Italy's lower house of parliament approved on Thursday budget measures including a sales tax increase and cuts to the health sector that were aimed at pulling the country out of deep debt.
The measures were approved by 372 votes in favour and 73 against, with 16 abstentions. They will now go before the Senate for approval.
With them, the government wants to reduce its public deficit to 1.8 percent of gross domestic product (GDP) next year from 2.6 percent in 2012, in large part through cuts in government spending on the local level and to the health and education sectors.
Prime Minister Mario Monti, who has called for greater fairness in shouldering the crisis, was forced to drop a planned tax cut for households with the lowest incomes after opposition from lawmakers.
A one-percent rise in the highest Value Added Tax (VAT) rate to 22 percent was retained and is to take effect in July, while a planned rise from 10 to 11 percent for the lowest rate has been scratched.
There was some good news for struggling families and businesses meanwhile.
Parents with children under three or disabled children will enjoy tax cuts while those out of a job because of the recession but not yet eligible for a pension will receive benefits from a 554 million euro ($713 million) pot.
The budget also establishes a fund for scientific research and sets aside 250 million euros for areas devastated recently by storms and flooding.
The amount of money set aside for government tax incentives aimed at helping boost productivity in the recession-hit country has been increased for the period to 2015.
On Wednesday, business leaders and trade unions signed a deal under which workers handed greater powers to employers in exchange for incentives -- though the biggest CGIL union refused because it said workers' rights would suffer.

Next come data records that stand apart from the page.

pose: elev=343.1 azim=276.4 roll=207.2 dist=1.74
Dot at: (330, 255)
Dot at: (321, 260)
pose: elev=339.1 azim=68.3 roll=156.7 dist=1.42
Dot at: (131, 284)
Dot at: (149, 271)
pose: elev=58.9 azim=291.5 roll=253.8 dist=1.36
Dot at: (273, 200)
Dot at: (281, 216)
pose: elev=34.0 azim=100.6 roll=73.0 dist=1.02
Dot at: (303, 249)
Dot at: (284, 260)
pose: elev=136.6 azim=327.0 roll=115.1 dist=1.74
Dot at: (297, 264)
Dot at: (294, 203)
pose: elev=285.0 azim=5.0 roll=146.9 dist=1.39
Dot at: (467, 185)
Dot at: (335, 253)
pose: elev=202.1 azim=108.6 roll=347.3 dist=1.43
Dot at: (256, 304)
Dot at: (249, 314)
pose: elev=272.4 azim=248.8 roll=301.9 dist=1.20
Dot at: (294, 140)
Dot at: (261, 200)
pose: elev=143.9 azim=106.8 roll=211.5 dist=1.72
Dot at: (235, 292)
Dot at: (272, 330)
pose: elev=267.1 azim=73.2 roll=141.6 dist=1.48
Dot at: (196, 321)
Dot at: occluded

The budget law has sparked anger among citizens feeling the squeeze of previous austerity measures imposed by the government to stave off the crisis.
Hundreds of town mayors took to the streets of Milan on Wednesday to rally against the cuts and said they would resign en masse if the measures were not altered, while pupils have occupied schools across the country in protest.
Italy slid into a recession at the end of 2011 and the government has said it does not expect a return to growth before next year at the earliest.